By Ted Franklin - Let's Own Chevron, July 14, 2022
California politicians never tire of touting the state’s leadership on climate issues. But how much of it is bullshit, to borrow the Anglo-Saxon technical term recently popularized by former U.S. Attorney General Bill Barr?
Some East Bay and SF DSAers got very interested when we learned that the California Air Resources Board (CARB) was holding a one-day hearing on a 228-page draft plan for California’s transition to a green future. The 2022 Scoping Plan Update, to be adopted later this year, aims to be the state’s key reference document to guide legislators and administrations in remaking the California economy over the next two decades. We turned on our bullshit detectors and prepared for the worst. CARB did not disappoint.

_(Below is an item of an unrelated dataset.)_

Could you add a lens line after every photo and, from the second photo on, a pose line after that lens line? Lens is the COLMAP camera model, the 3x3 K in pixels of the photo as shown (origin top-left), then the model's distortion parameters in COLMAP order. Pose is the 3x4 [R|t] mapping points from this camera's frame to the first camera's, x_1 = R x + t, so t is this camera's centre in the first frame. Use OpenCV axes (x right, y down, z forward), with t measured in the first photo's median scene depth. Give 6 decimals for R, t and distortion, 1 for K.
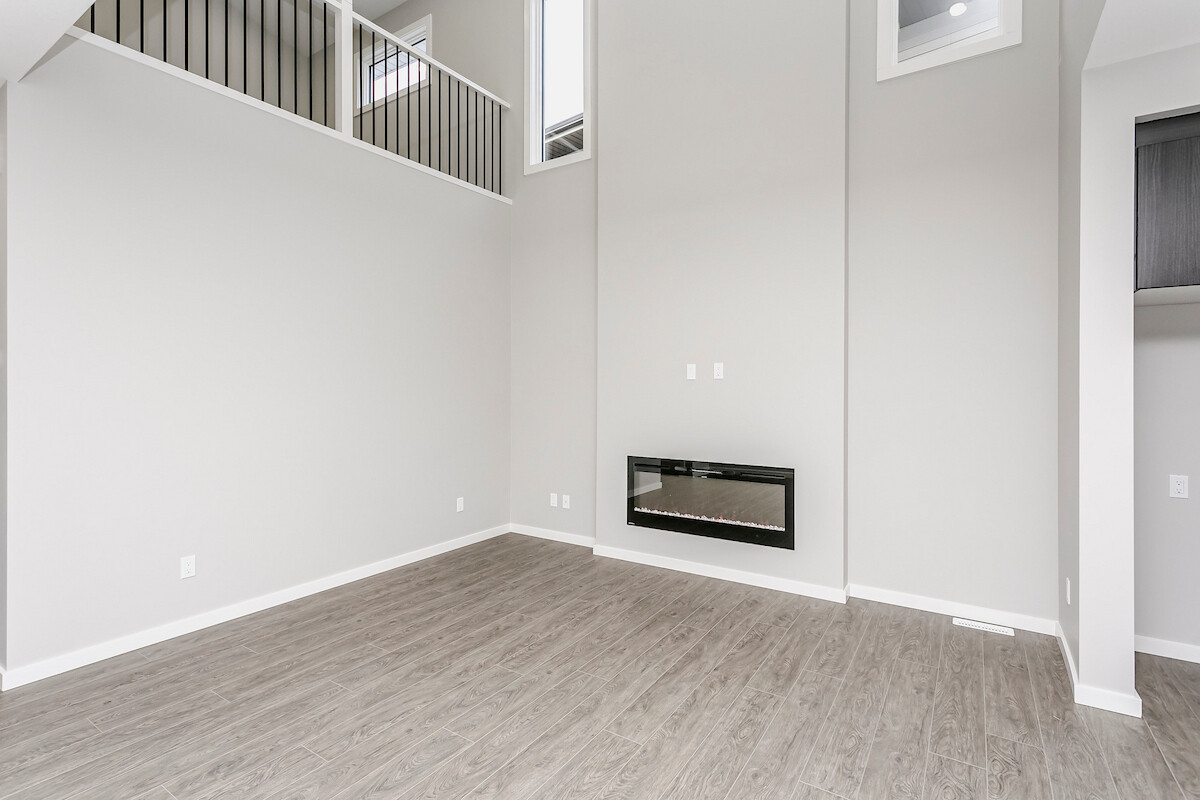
lens RADIAL K [[590.6, 0, 597.0], [0, 590.6, 379.4], [0, 0, 1]] dist [0.002227, -0.000050]
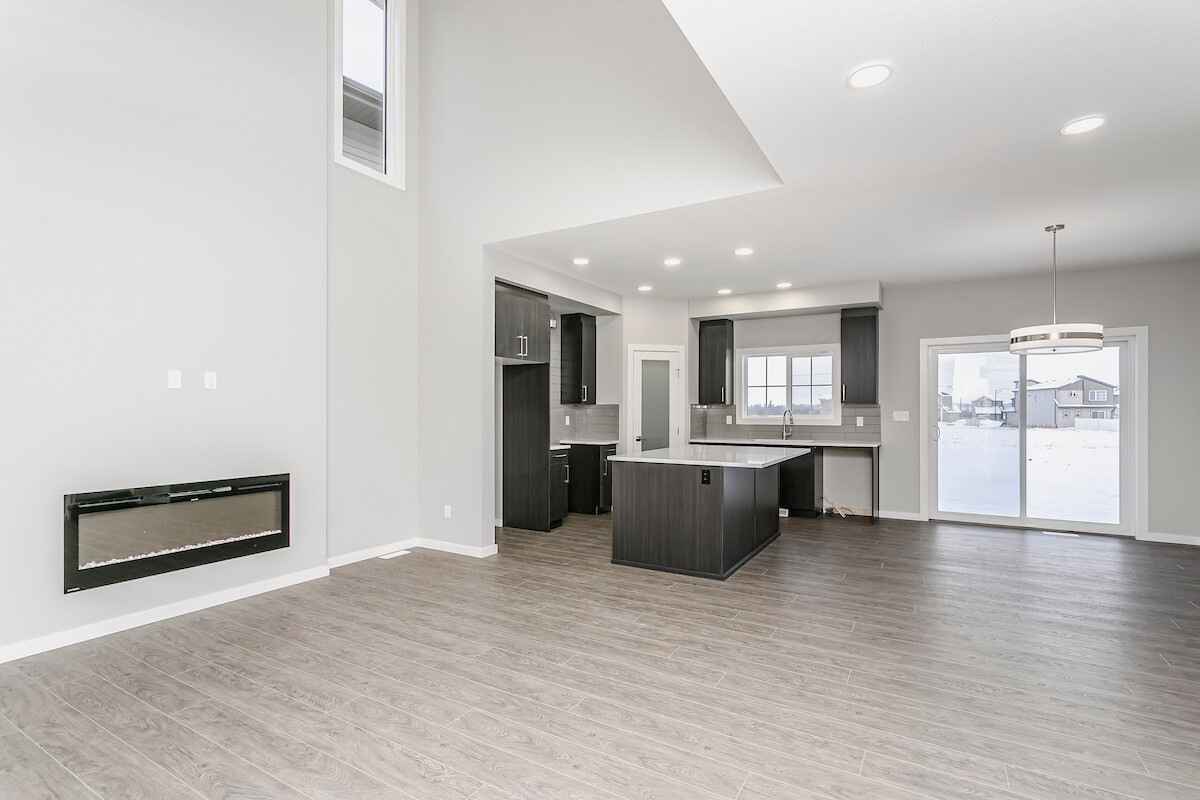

The state is currently committed to two major climate goals: (1) to reduce greenhouse gas emissions to 40 percent below 1990 levels by 2030 and (2) to achieve “carbon neutrality” by 2045. These are hardly adequate goals in the eyes of science-based climate activists, but California officialdom is taking them seriously, at least seriously enough to commission a state agency to map out a master plan to reach them.
And there’s the rub. Charged with the outsized responsibility of devising a roadmap to a Green California, CARB’s staff came up with a technocratic vision that caters to the powerful, seems designed to fail, and pays virtually no attention to workers whose world will be turned upside down by “rapid, far- reaching and unprecedented changes in all aspects of society” required to limit global overheating to 1.5ºC. Despite copious lip service to environmental justice, CARB’s draft also ignores the critiques and questions put forward by CARB’s own Environmental Justice Advisory Committee (EJAC), assembled to give CARB input and feedback as the state’s master plan takes shape.
“The state’s 20-year climate policy blueprint is a huge step backward for California,” commented Martha Dina Arguello, EJAC’s co-chair and executive director of Physicians for Social Responsibility-Los Angeles. “The plan on the table is grossly out of touch with the lived reality of communities that experience suffocating pollution and doubles down on fossil fuels at a time when California needs real climate solutions.”
The idea that an air quality regulatory agency like CARB could come up with a viable plan for a societal transformation on the scale of the Industrial Revolution is absurd on its face. To do this without extensive involvement of labor would seem to doom the project entirely. Yet CARB plowed ahead without any significant input from labor. Result: the only union mentioned in CARB’s draft plan is the European Union.
We searched the draft plan in vain to see if it addressed any of the key questions from labor’s point of view:
What is the green future for California’s workers? How shall we provide for workers and communities that depend on the fossil fuel economy as major industries are phased out? What would a green economy look like, what are green jobs, how can we create enough good green jobs to meet demand, and what public investments will be required?
Instead of answering questions like these, CARB’s draft plan promotes a bevy of false solutions to reach California’s already inadequate targets. CARB’s depends on the state’s problematic cap-and-trade carbon trading scheme as well as carbon capture and storage (the favored scam of the oil industry) and hydrogen (the favored scam of the gas industry). The draft gives the nod to 33 new large or 100 new peaker gas-fired power plants. Missing: cutting petroleum refining, oil extraction, and fracking; banning new fossil fuel infrastructure; degrowing military and police budgets; and committing more resources to education, mass transit, healthcare, and housing. Instead of proposing an economy of care and repair to replace the old fossil fuel economy, CARB offers electric cars and more pipelines.
Far from providing a roadmap to a green future, CARB has come up with California capitalism’s most ambitious response yet to the radical ecosocialist Green New Deal that the world needs and we are fighting for.